For Yasser Abed Rabbo, a veteran Palestinian negotiator, the current Israeli fashion for alternatives to the old partition plan is driven by a preference for inertia and creeping annexation: "I don't hear any alternative other than to keep the status quo and prevent the establishment of anything that deserves the name of a viable Palestinian state," he said.

Talk among some Palestinians of preferring to become Israeli citizens or of unilaterally declaring statehood without an end to occupation was, Abed Rabbo told Reuters, little more than the product of frustration, "a warning signal to the Israelis". Echoing that, Defence Minister Ehud Barak, a former premier who took his Labour party into Netanyahu's right-wing coalition, this month joined those who are warning Israelis that failure to share the biblical "land of Israel" with a Palestinian state could kill off Zionist dreams of a Jewish democracy.

Soon, he said, at birth rates among Arabs inside Israel and in the West Bank and Gaza Strip, retaining a single state between the Jordan river and the sea would mean it was a state that was "either non-Jewish or non-democratic ... an apartheid state". Some still speak up for a "bi-national state", where the 12 million Arabs and Jews could live harmoniously, or in a looser, Bosnia-style confederation -- ideas many dismiss as utopian. Others want Jews, or the Palestinians, to have all the land. In the centre, however, debate is opening up in Israel, not so much on whether to give up territory, but how -- either after tortuous negotiation or, as with Gaza in 2005, unilaterally.


Dan Shueftan of Haifa University argues Israel should forget talks and just quit the West Bank, at least behind the barrier that keeps most Arabs out of Israel and the Jewish settlements. Dismissing objections that quitting Gaza left Israelis under fire from Hamas Islamist hardliners, Shueftan said it was better for Israel's democratic society than occupation. Israelis could flourish, as they have for decades, without a peace deal: "Don't give the Arabs the veto over what is essential for Israel and that is unilateral disengagement," Shueftan said.
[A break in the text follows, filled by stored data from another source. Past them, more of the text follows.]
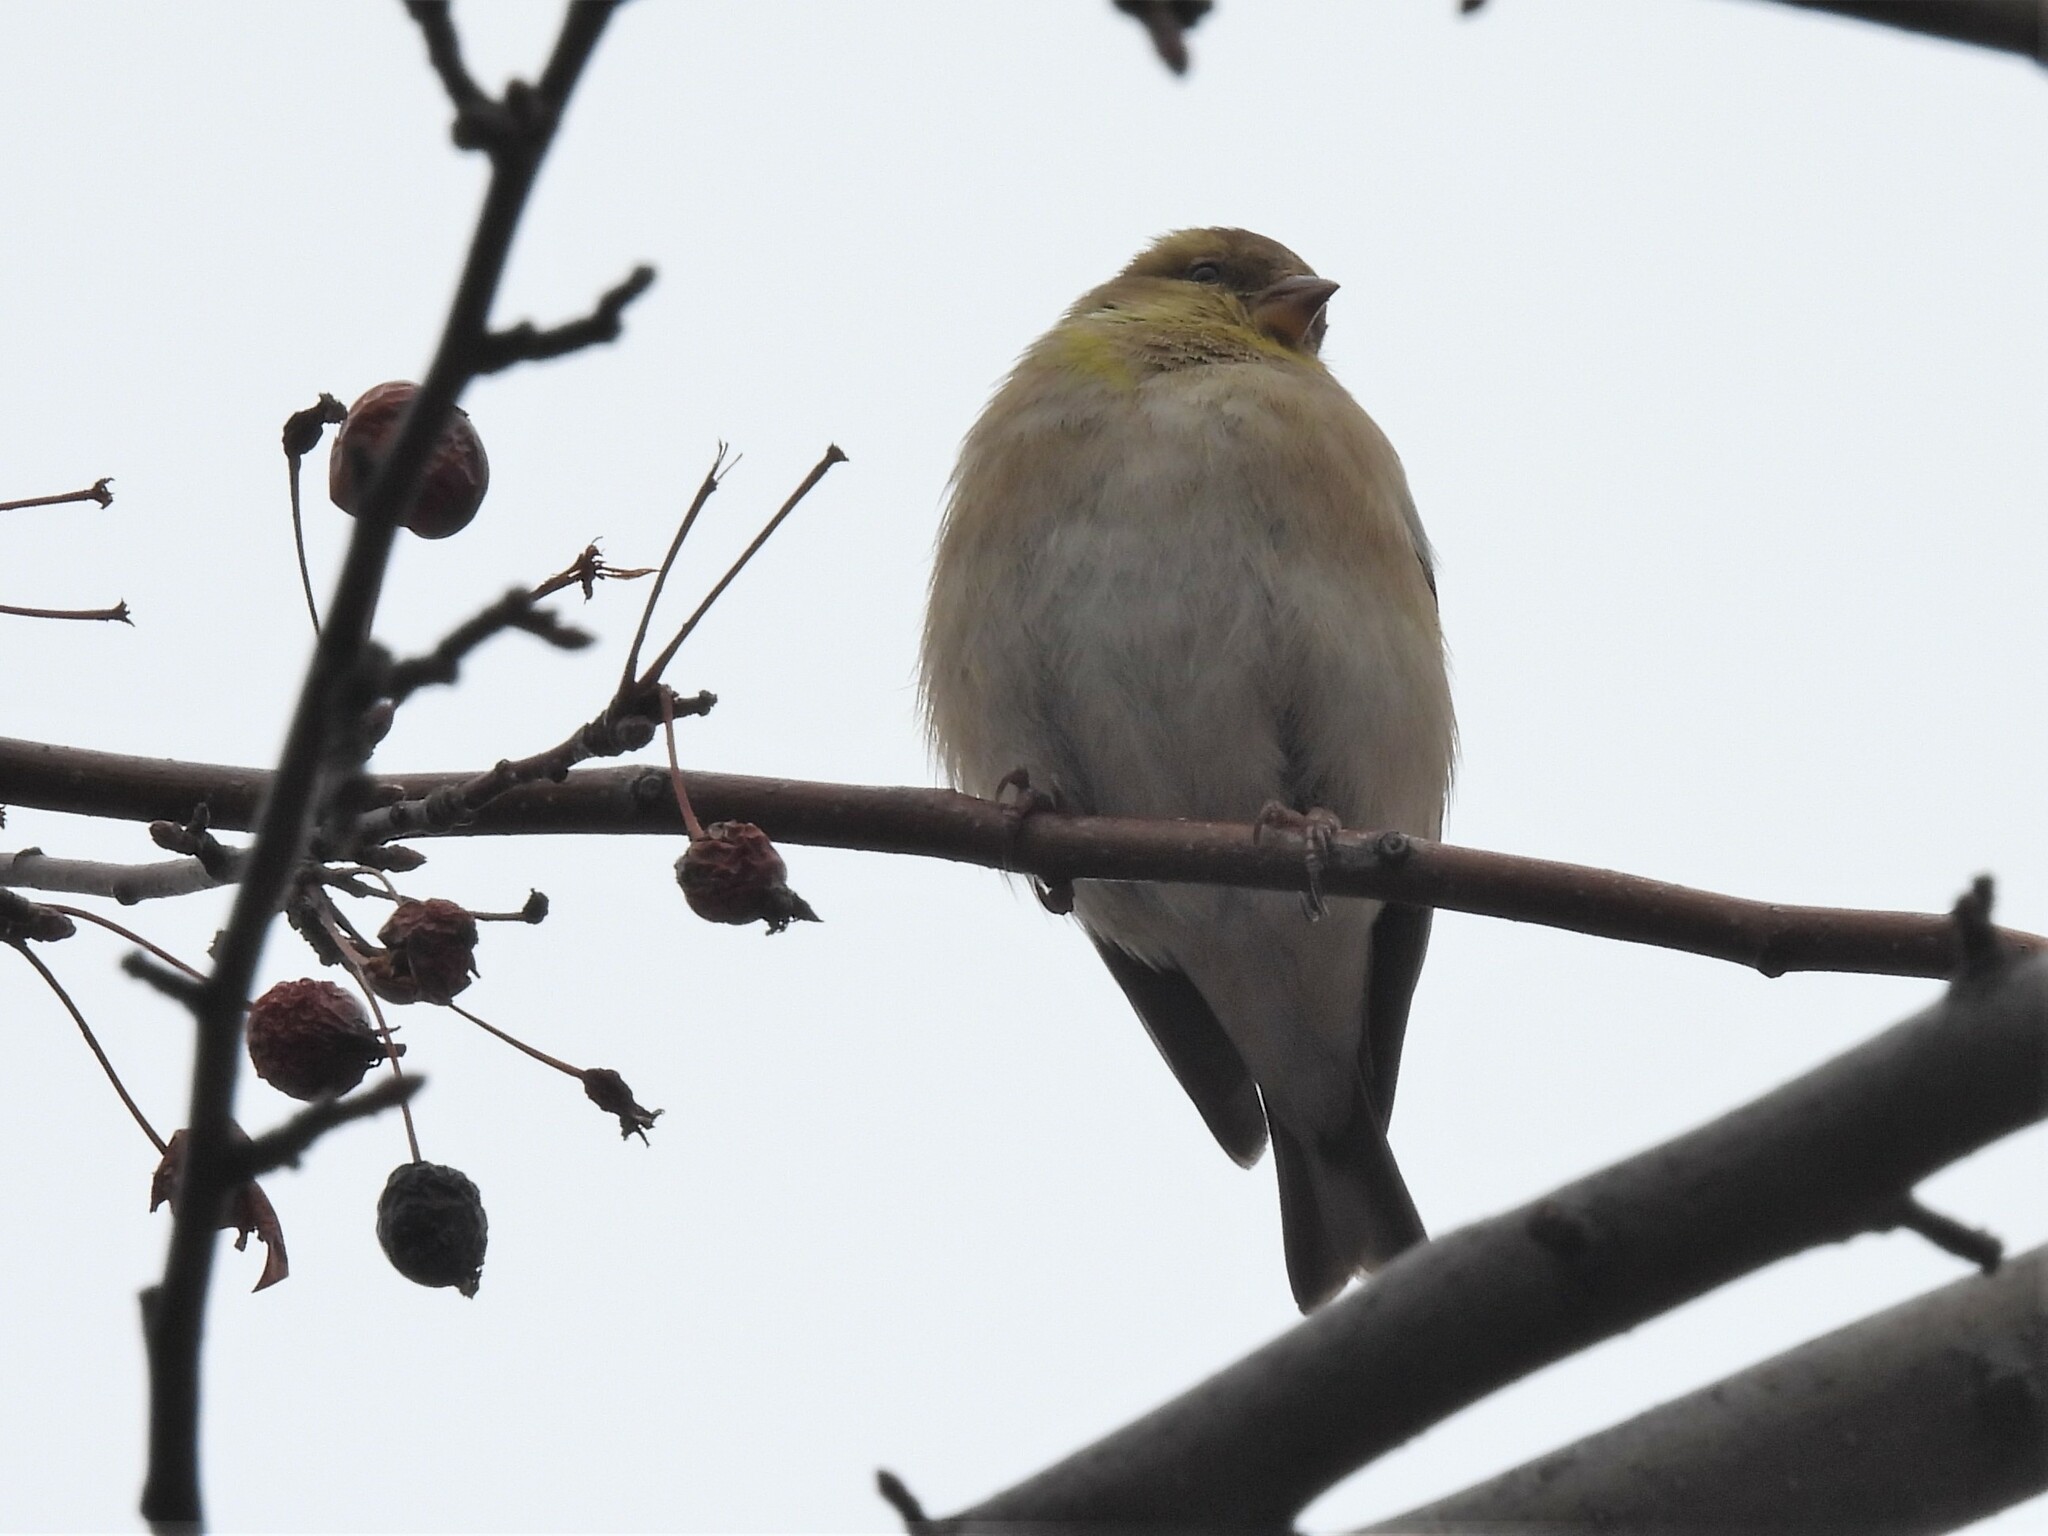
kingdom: Animalia
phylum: Chordata
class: Aves
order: Passeriformes
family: Fringillidae
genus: Spinus
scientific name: Spinus tristis
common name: American goldfinch
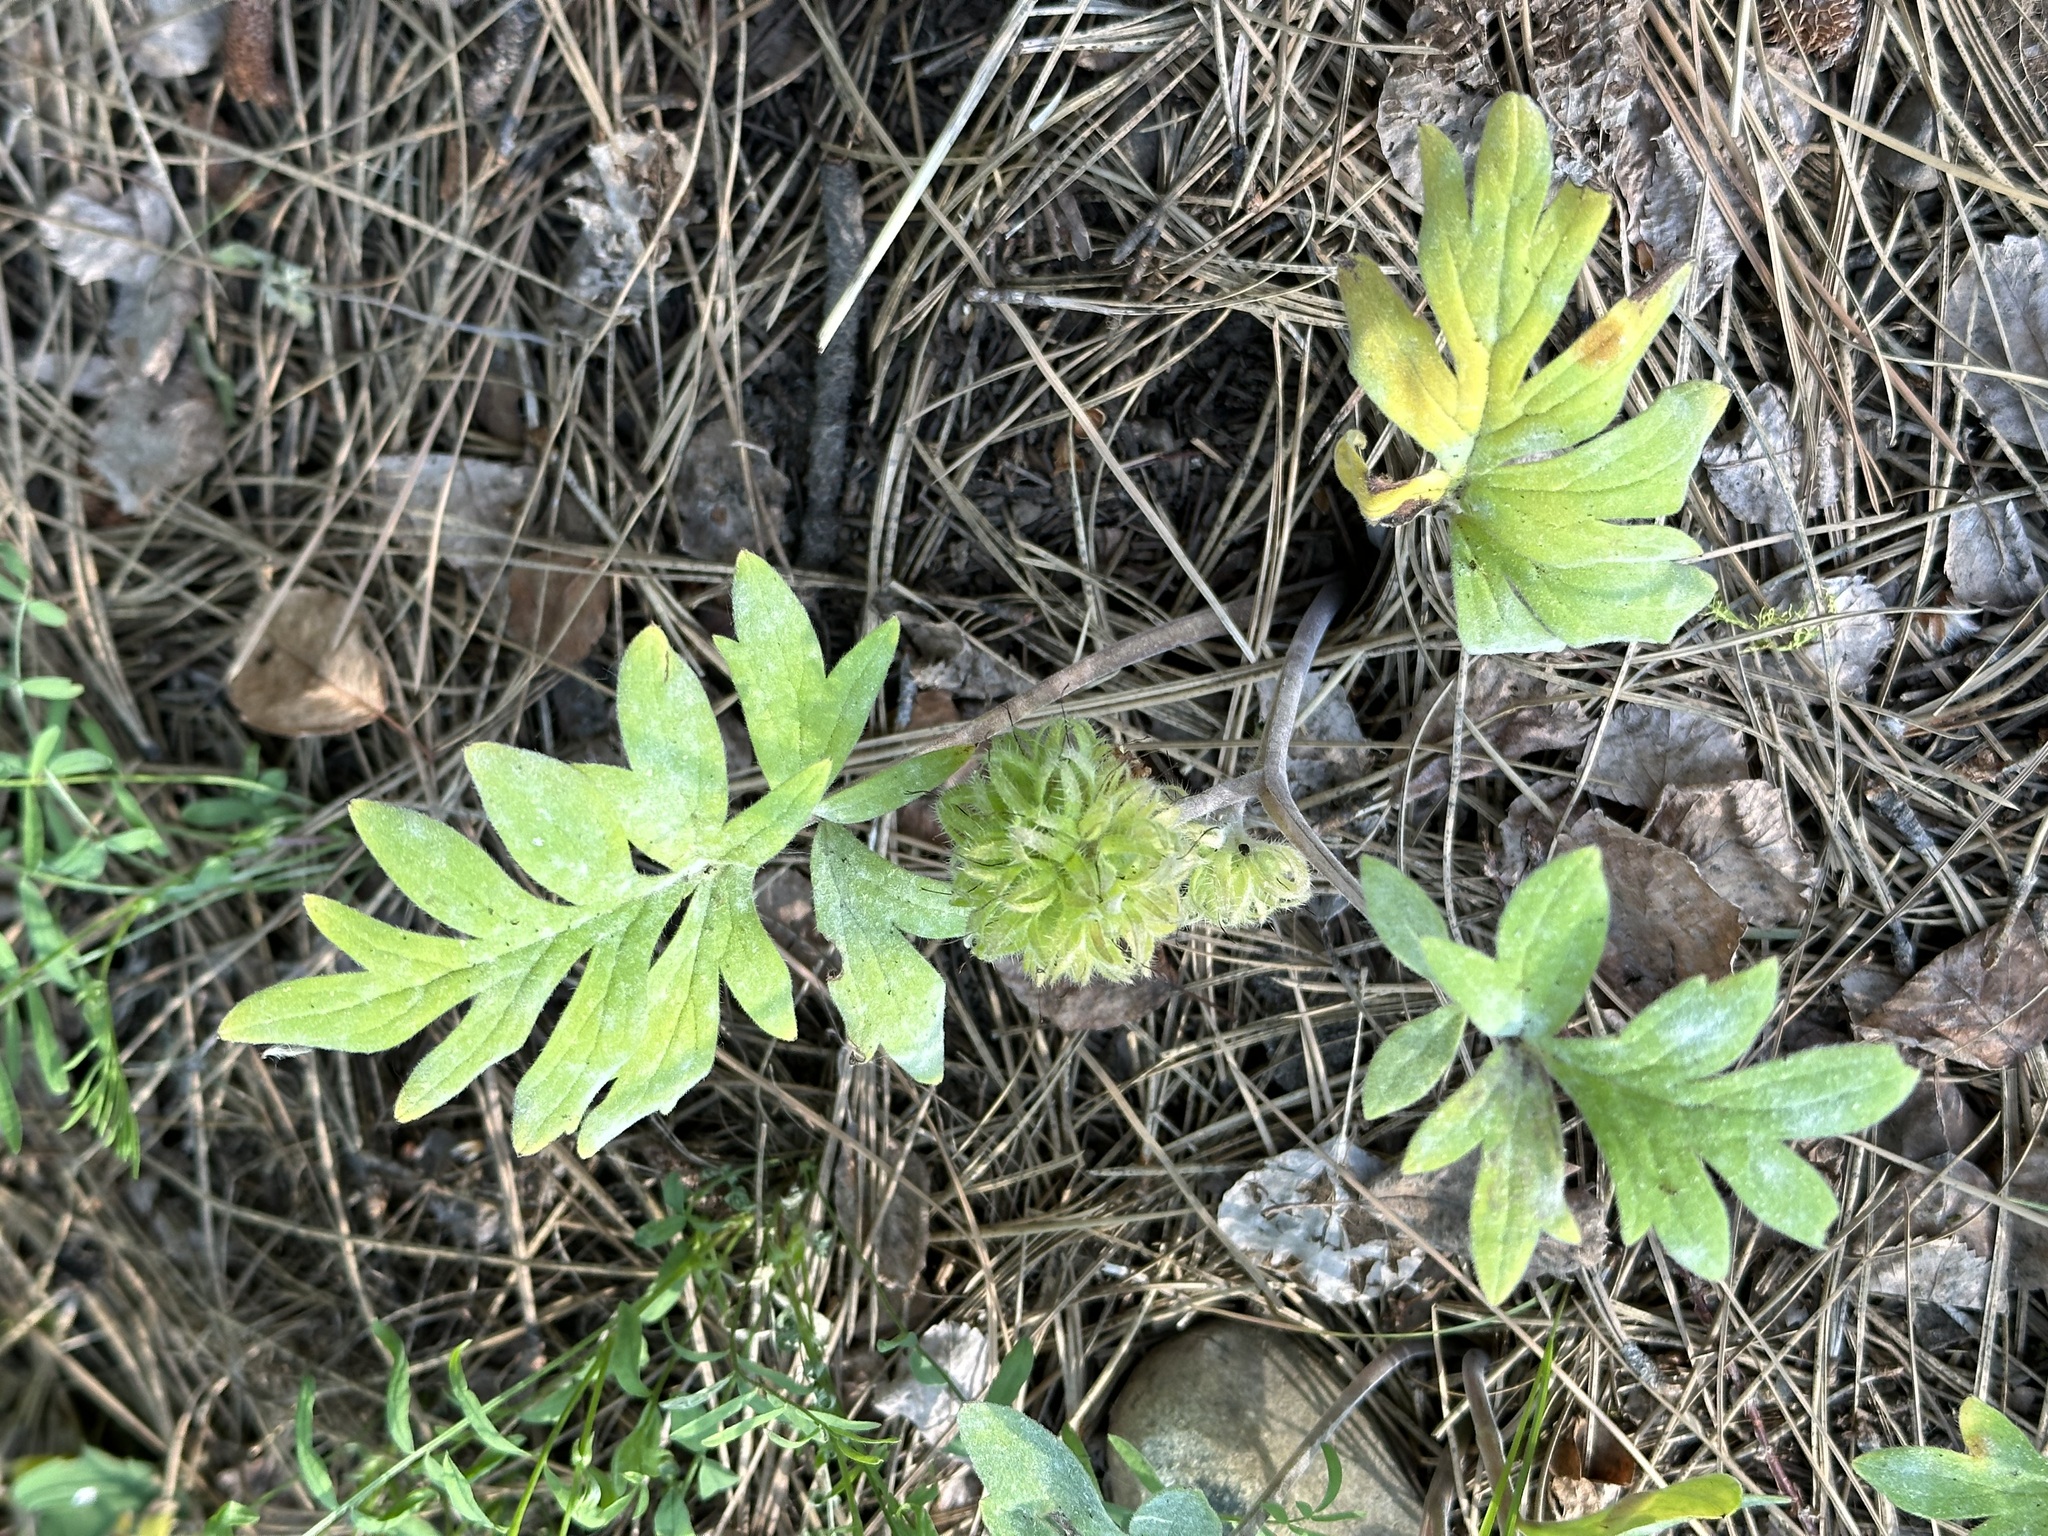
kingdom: Plantae
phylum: Tracheophyta
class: Magnoliopsida
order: Boraginales
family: Hydrophyllaceae
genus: Hydrophyllum
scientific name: Hydrophyllum capitatum
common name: Woollen-breeches
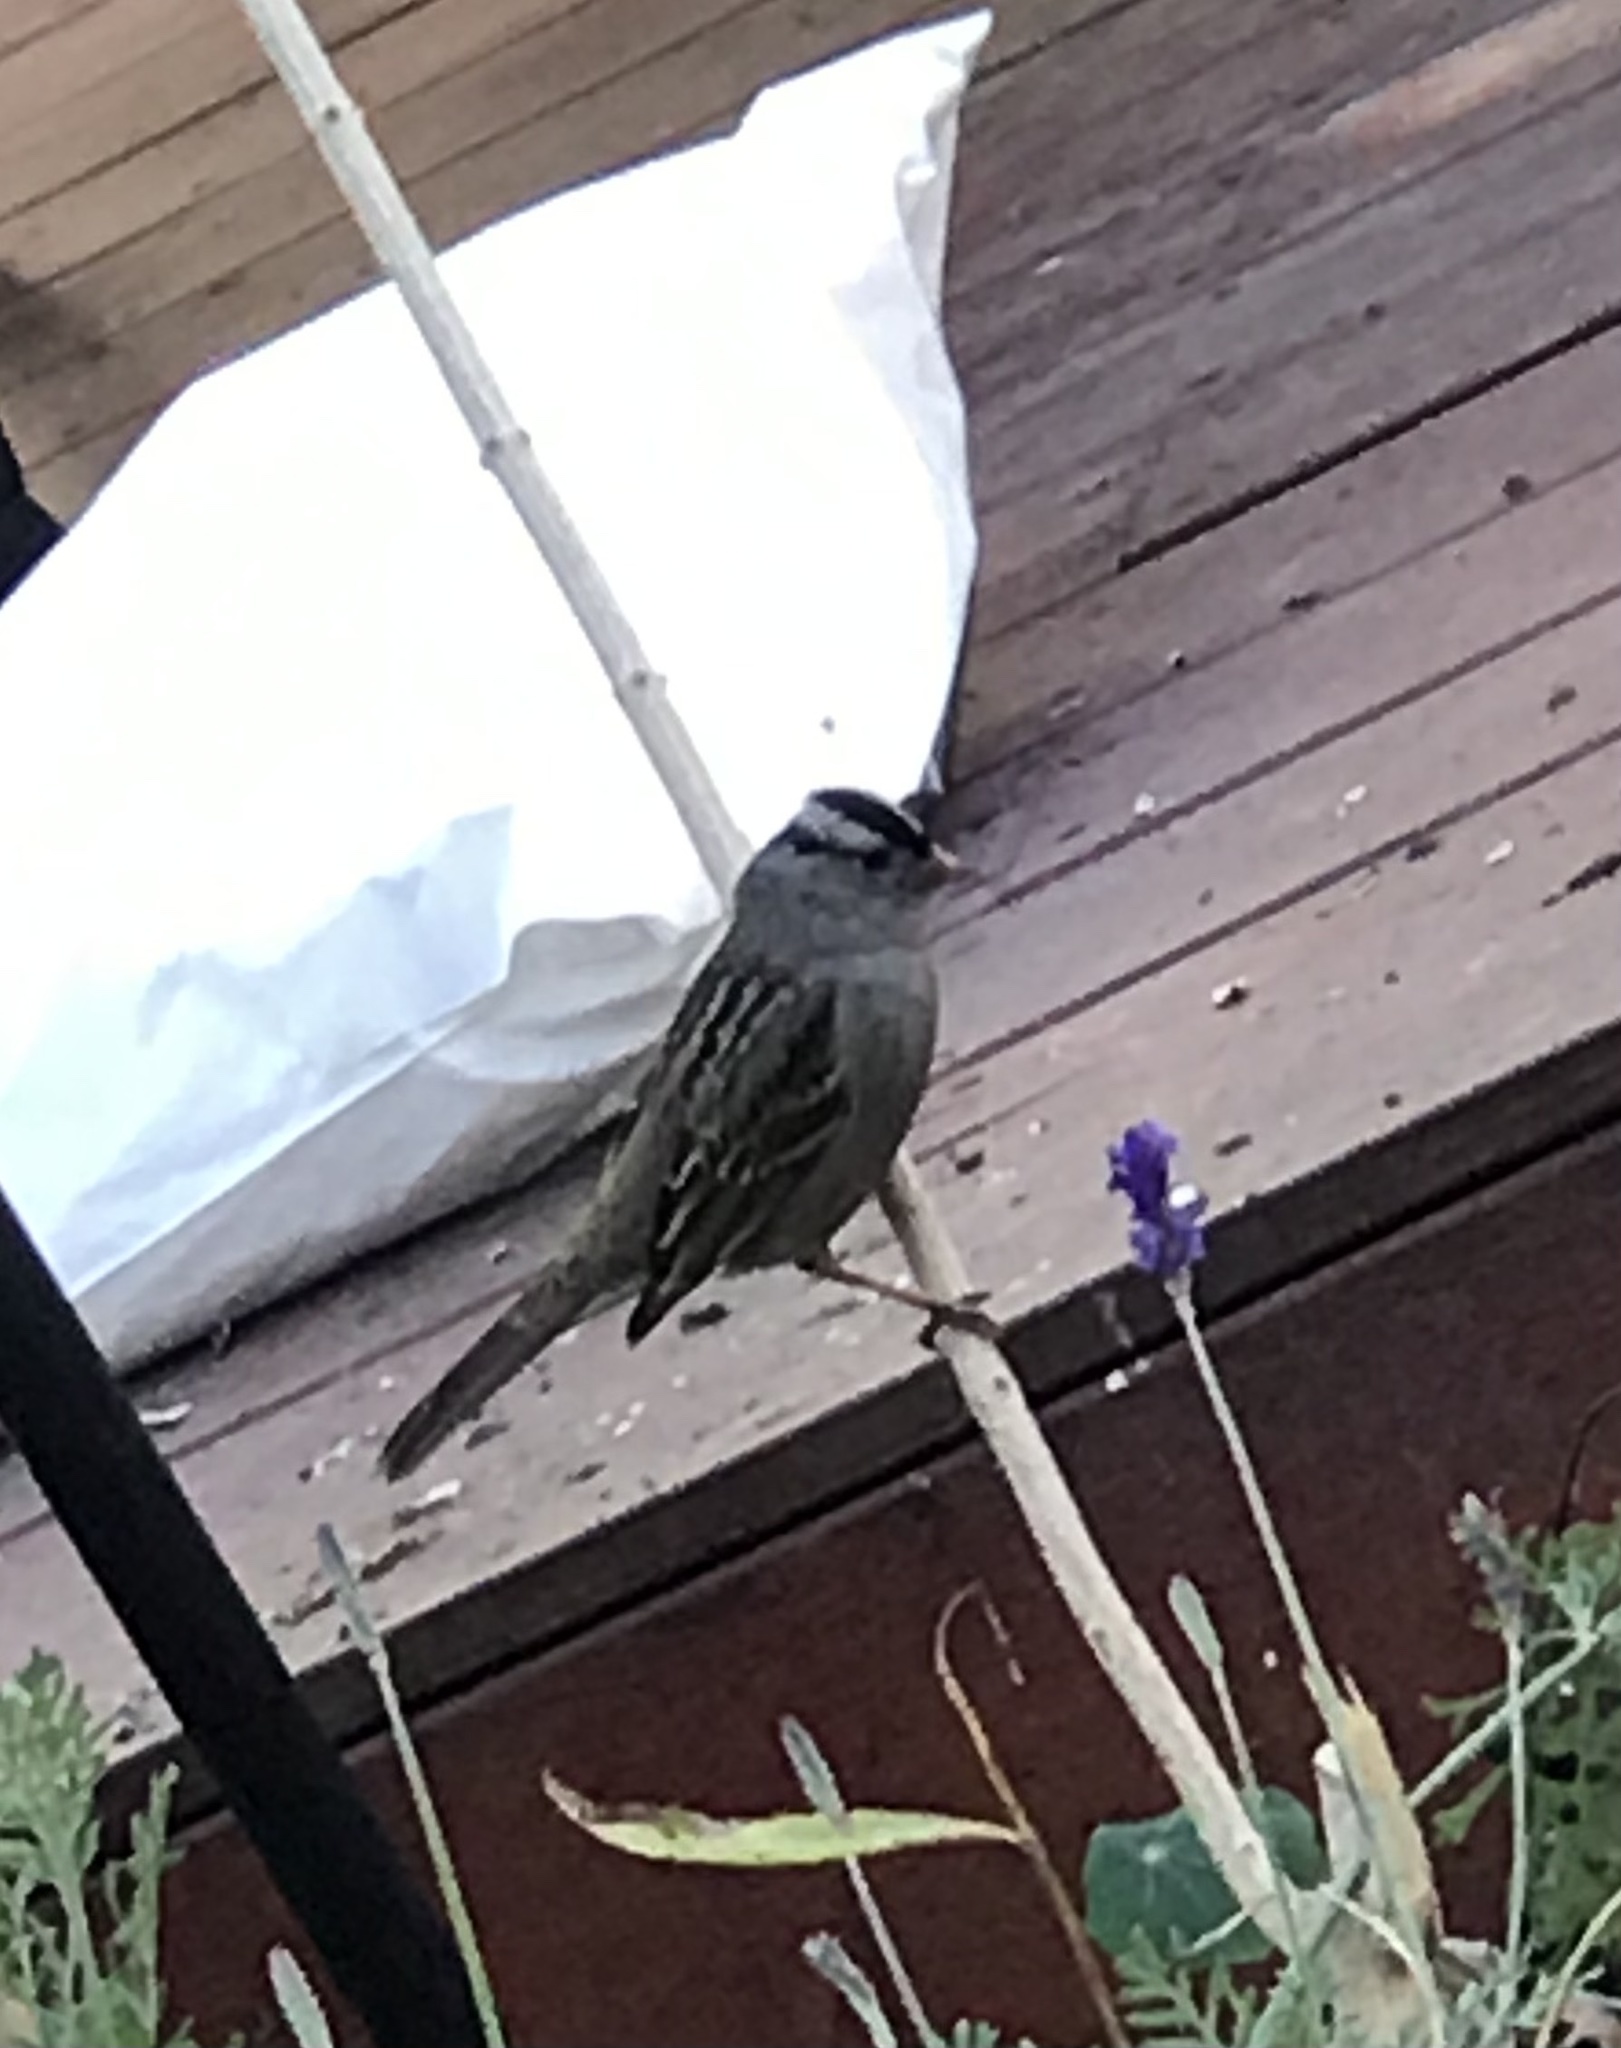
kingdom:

To critics, like Yossi Beilin, veteran negotiator and former Israeli minister, unilateralists ignore benefits, like trade and peace with Arab states, that a negotiated settlement may offer.
But Beilin agrees with them that if Israel is not to be a "pariah state" its choice does boil down to this: "You have to have a border. And there are only two ways to do that: either you come to an agreement, or you make one without an agreement." It is a choice, Beilin said, Netanyahu or his successor must make soon, if Western allies apply "unbearable" pressure -- once they determine that Jews have become a minority ruling group.

While he rules in coalition with settlers like Foreign Minister Avigdor Lieberman, Netanyahu seems to those on the left an unlikely contender as peacemaker. One of the prime minister's closest aides last week called it a "tooth fairy" illusion to imagine the world would embrace Israel if it just gave up land.
But that may change: "Even (right-wingers) cannot accept the situation where there would be a Jewish minority," Beilin said. Yet time for agreement, many officials and diplomats concur, may be running out as frustration breeds radicalism all round.

As his envoy George Mitchell struggles to bridge the gaps, Obama is facing new calls at home to push Israel -- in its own interests, some self-declared friends of the Jewish state say.
"If there are not two states there will be one state between the river and the sea and very soon there will be more Palestinian Arabs in it than Jews," wrote columnist Roger Cohen in the New York Times. "What then will become of the Zionist dream? "It's time for Obama to ask such tough questions in public."